What to produce: Rewrite the records below with "locality" replaced by "place" everywhere and nothing else changed. Leave out the pictures.

Information shown:
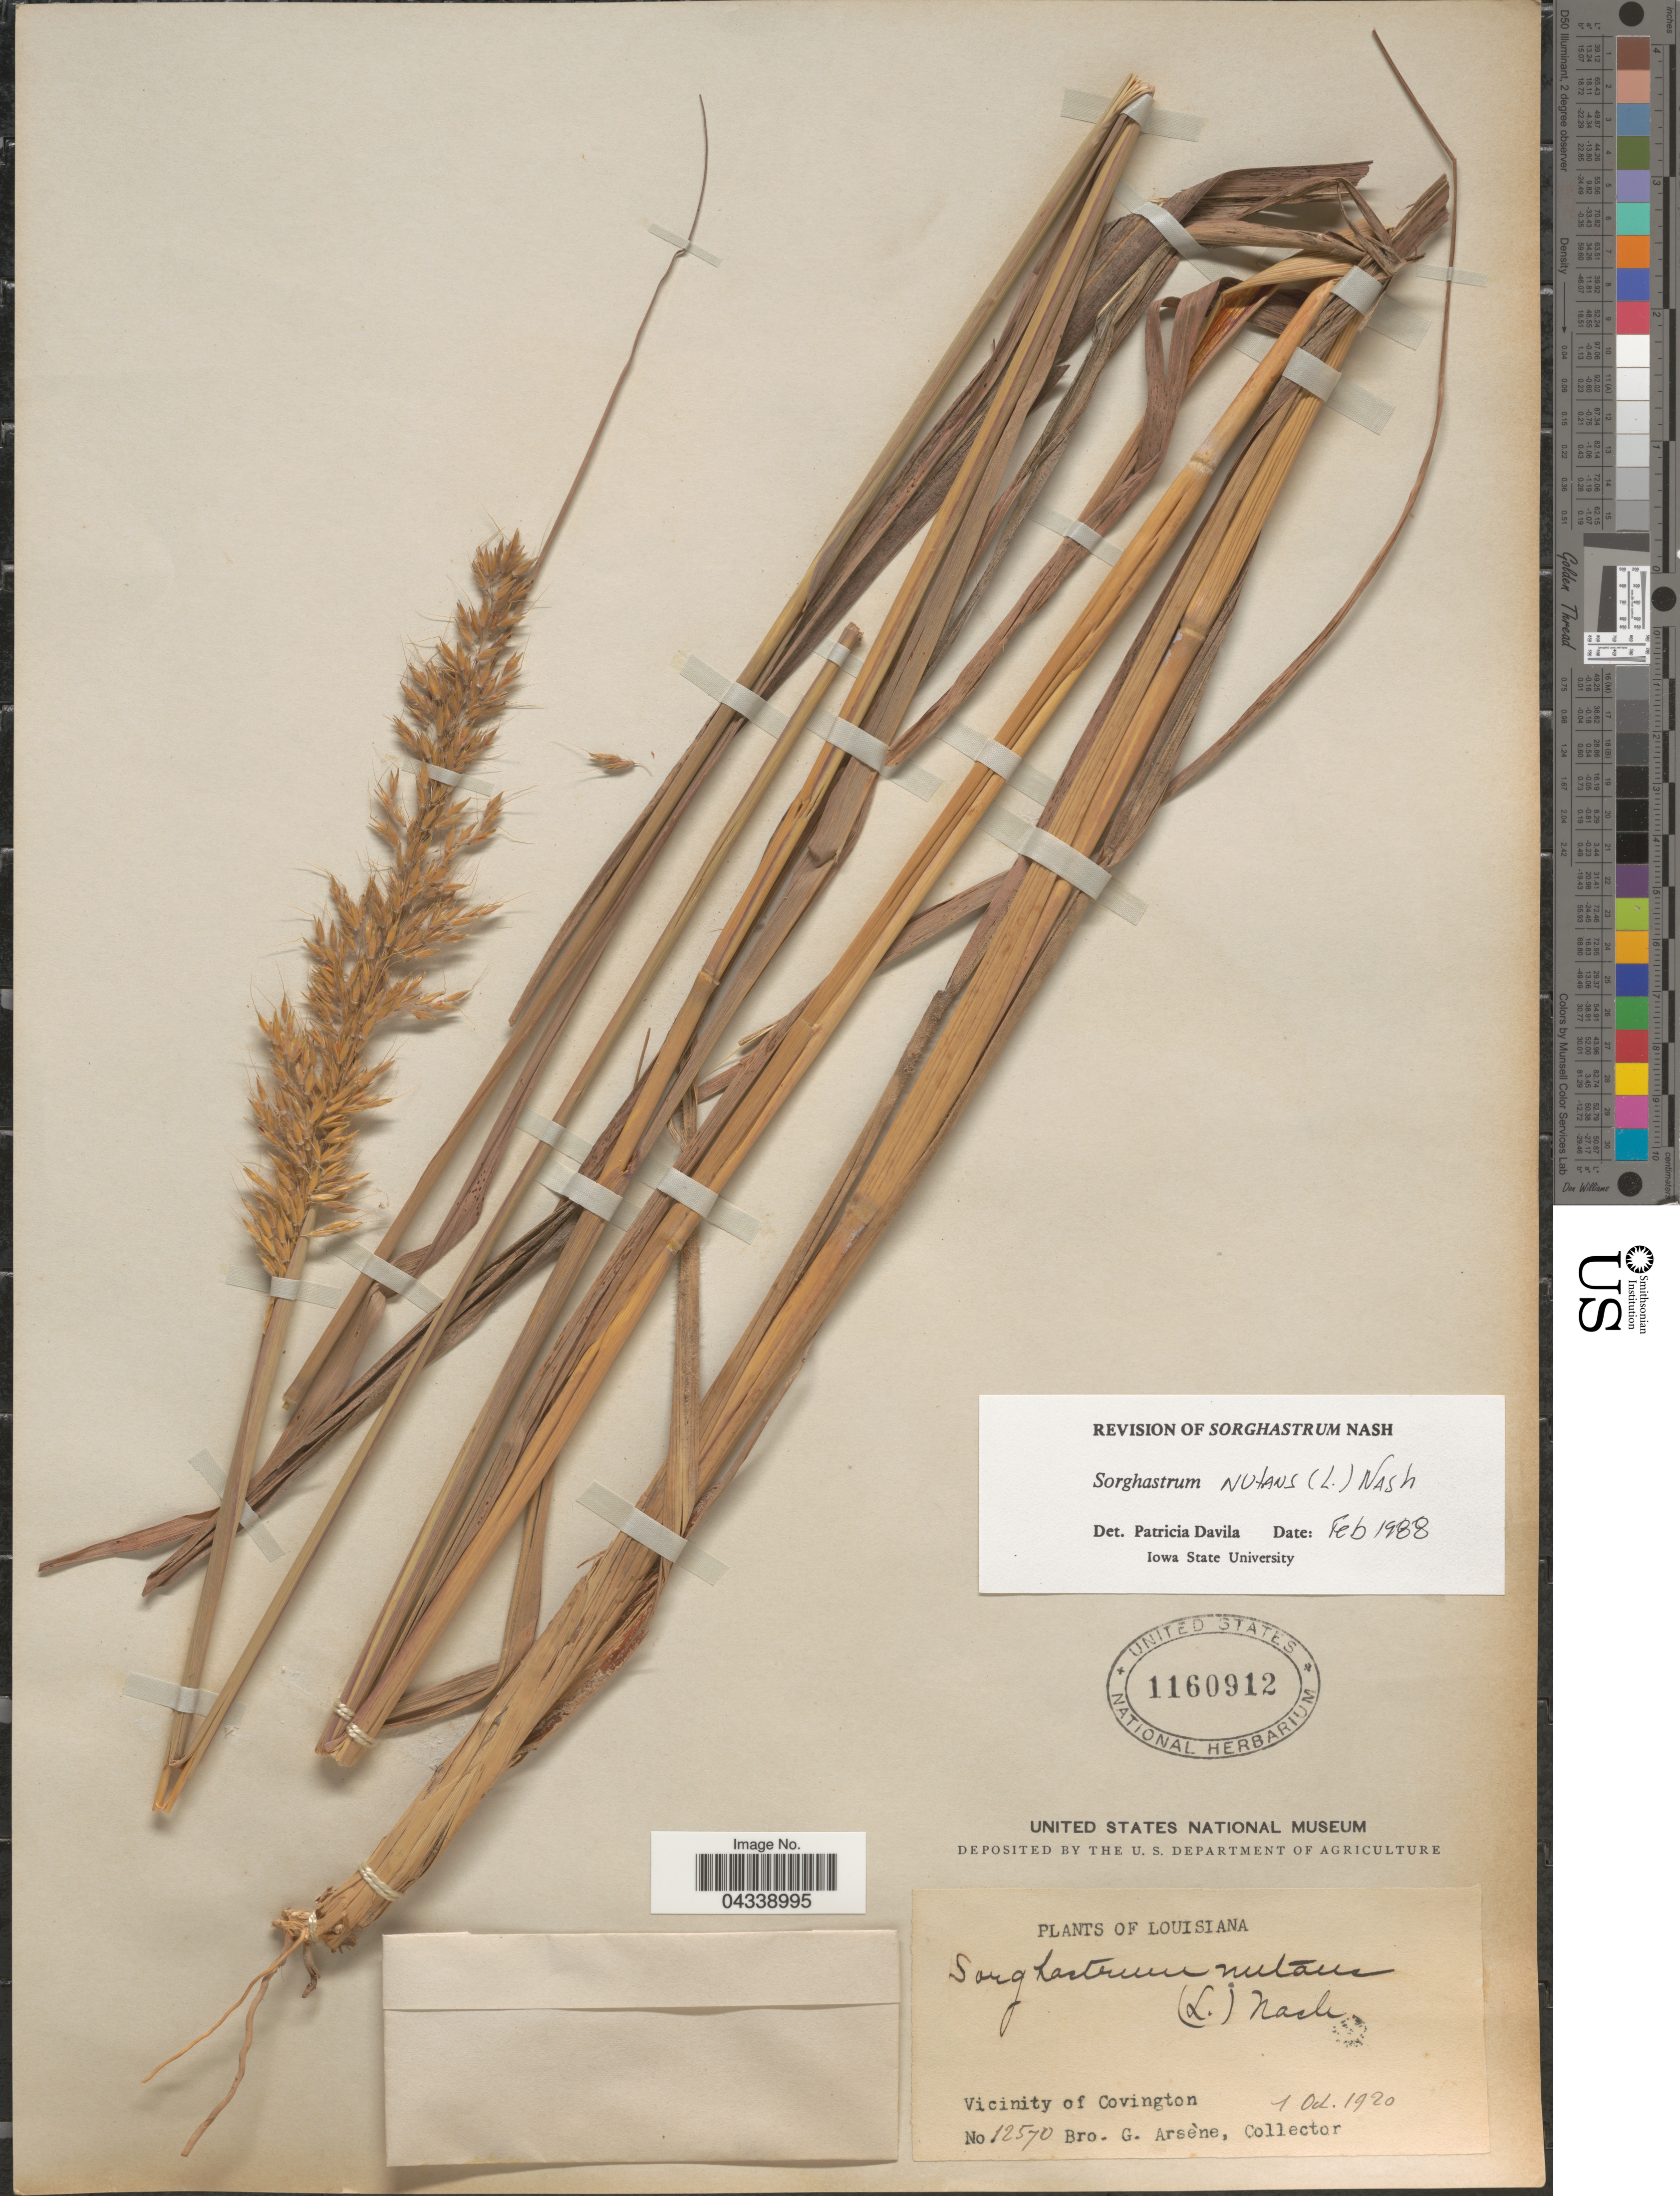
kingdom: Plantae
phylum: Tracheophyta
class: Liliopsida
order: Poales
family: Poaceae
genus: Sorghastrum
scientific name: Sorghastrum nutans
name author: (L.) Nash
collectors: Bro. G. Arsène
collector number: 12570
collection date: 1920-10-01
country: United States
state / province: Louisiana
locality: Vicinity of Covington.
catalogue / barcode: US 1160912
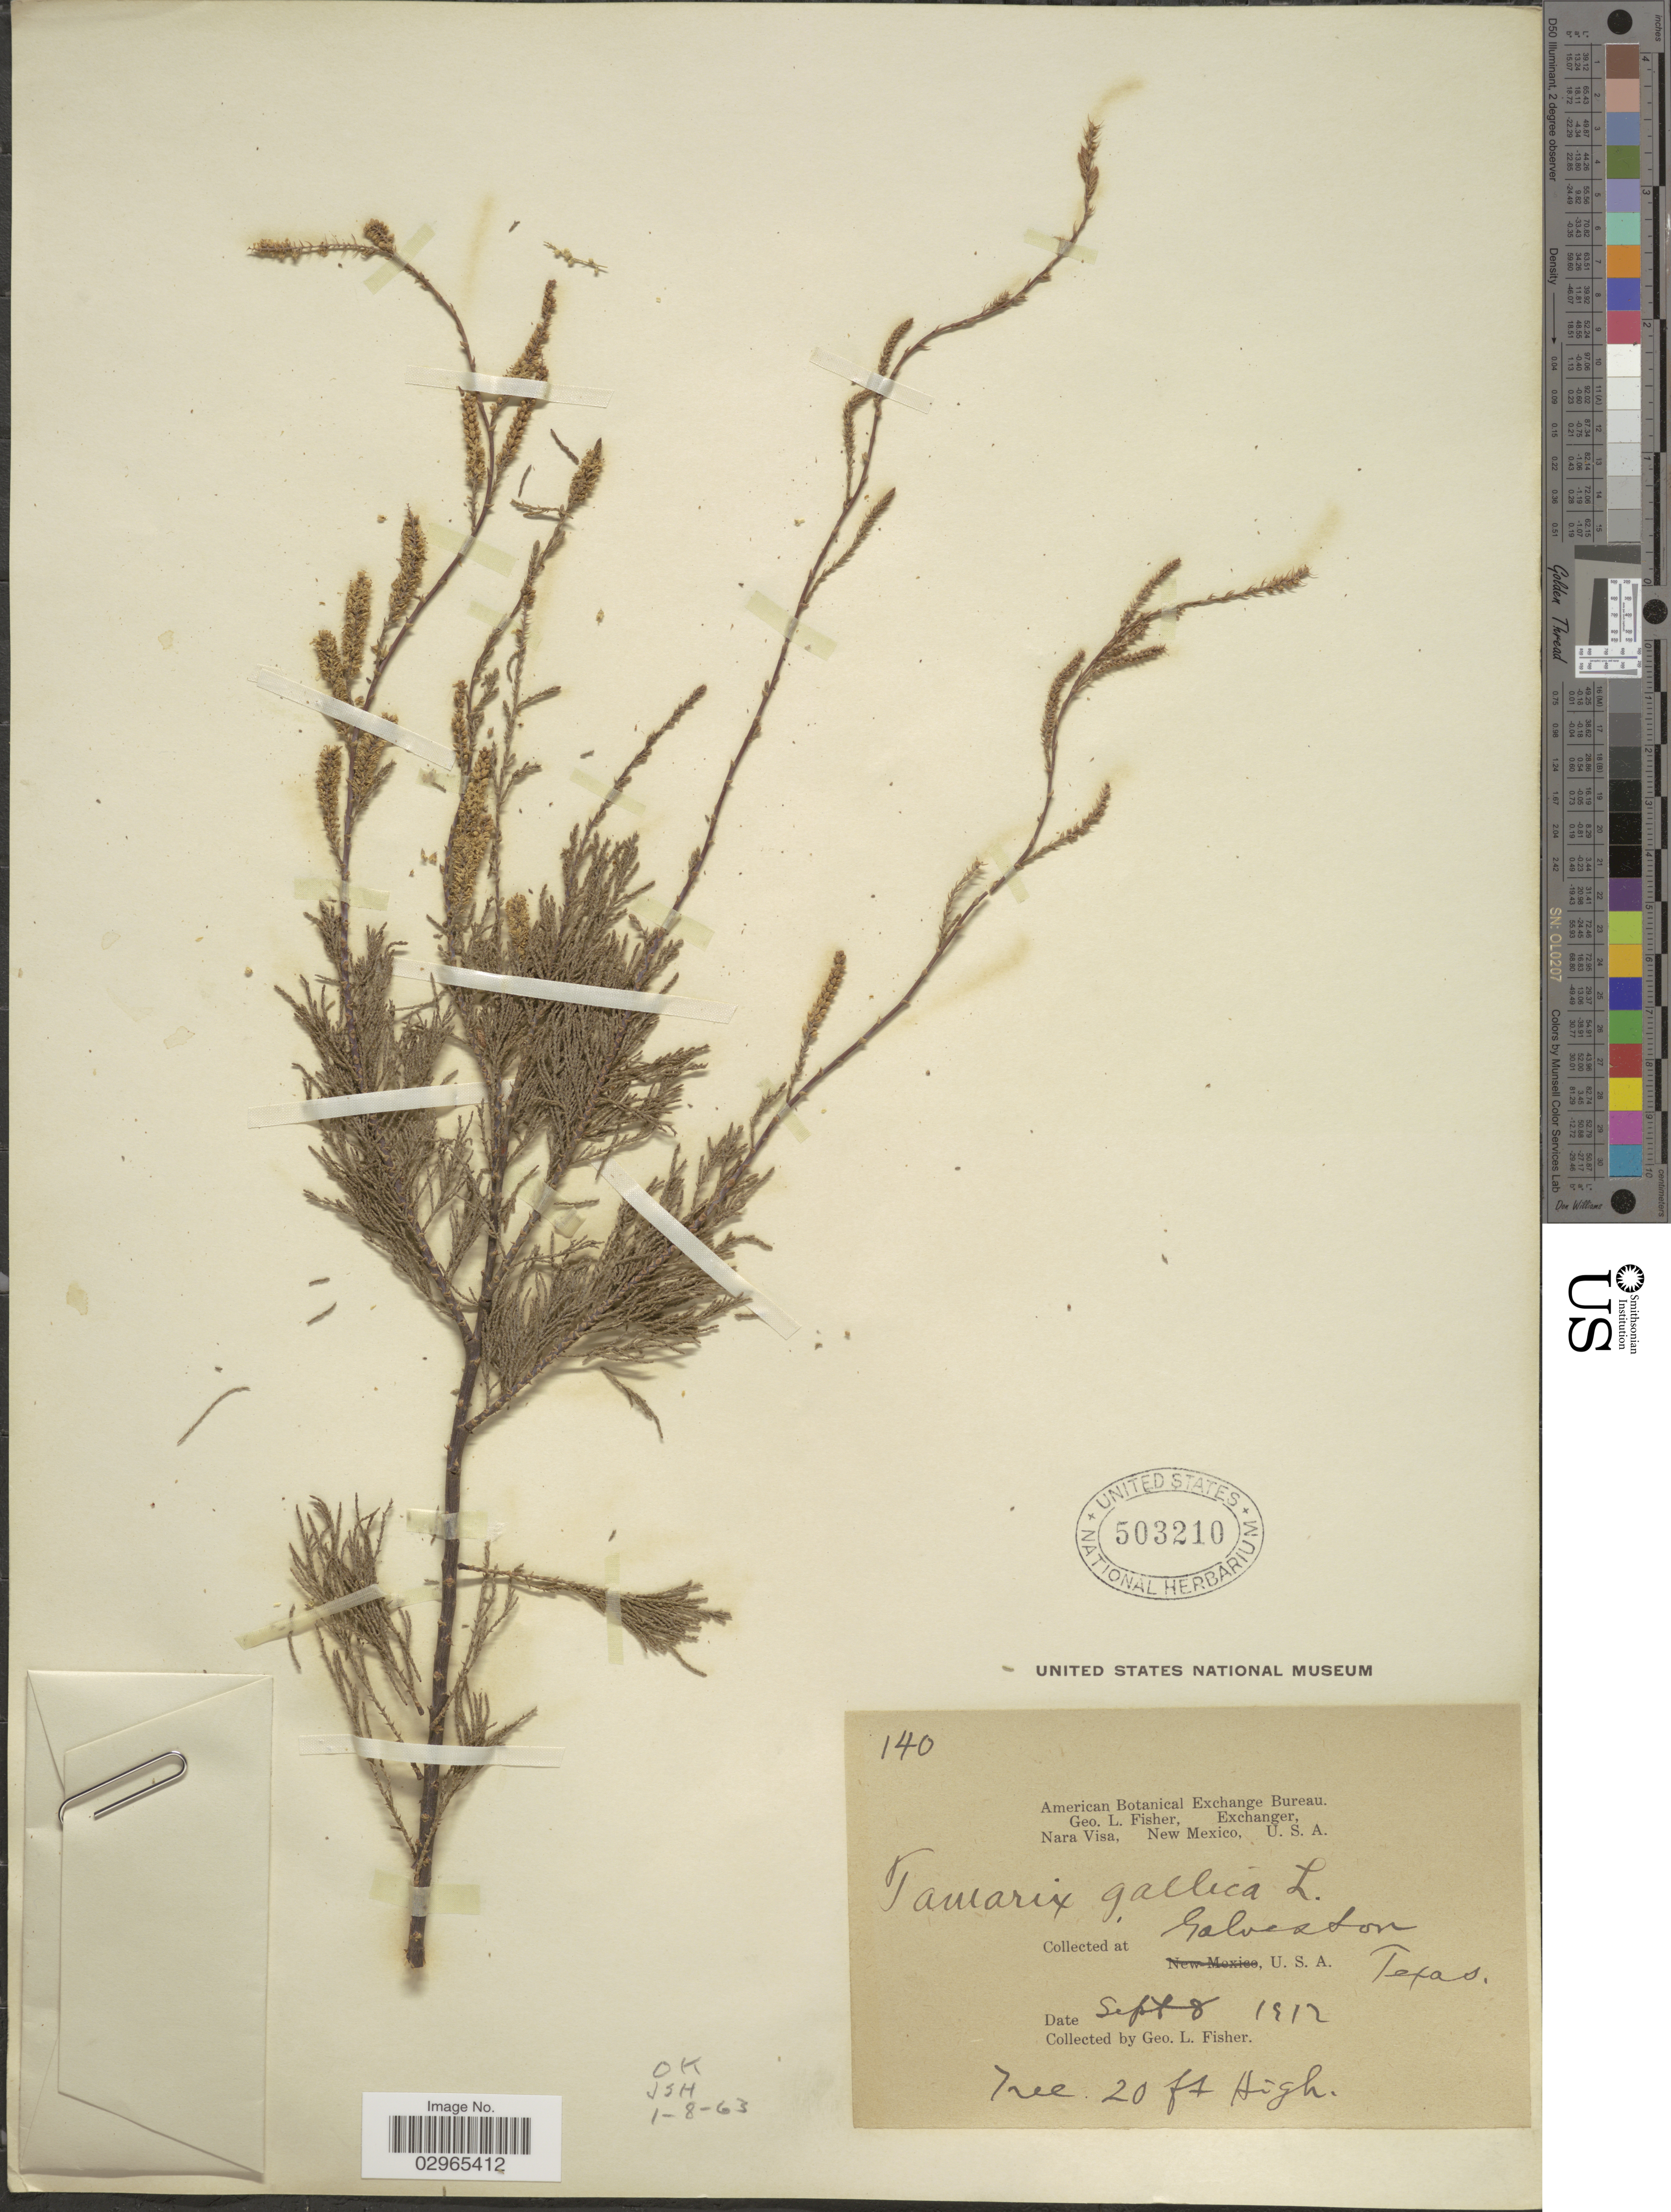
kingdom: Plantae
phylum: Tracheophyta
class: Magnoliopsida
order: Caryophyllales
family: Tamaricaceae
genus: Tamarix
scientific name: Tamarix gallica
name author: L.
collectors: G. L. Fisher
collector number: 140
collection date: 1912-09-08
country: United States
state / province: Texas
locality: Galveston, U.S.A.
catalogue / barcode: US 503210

Reply:
kingdom: Plantae
phylum: Tracheophyta
class: Liliopsida
order: Poales
family: Poaceae
genus: Sorghastrum
scientific name: Sorghastrum nutans
name author: (L.) Nash
collectors: Bro. G. Arsène
collector number: 12570
collection date: 1920-10-01
country: United States
state / province: Louisiana
place: Vicinity of Covington.
catalogue / barcode: US 1160912
kingdom: Plantae
phylum: Tracheophyta
class: Magnoliopsida
order: Caryophyllales
family: Tamaricaceae
genus: Tamarix
scientific name: Tamarix gallica
name author: L.
collectors: G. L. Fisher
collector number: 140
collection date: 1912-09-08
country: United States
state / province: Texas
place: Galveston, U.S.A.
catalogue / barcode: US 503210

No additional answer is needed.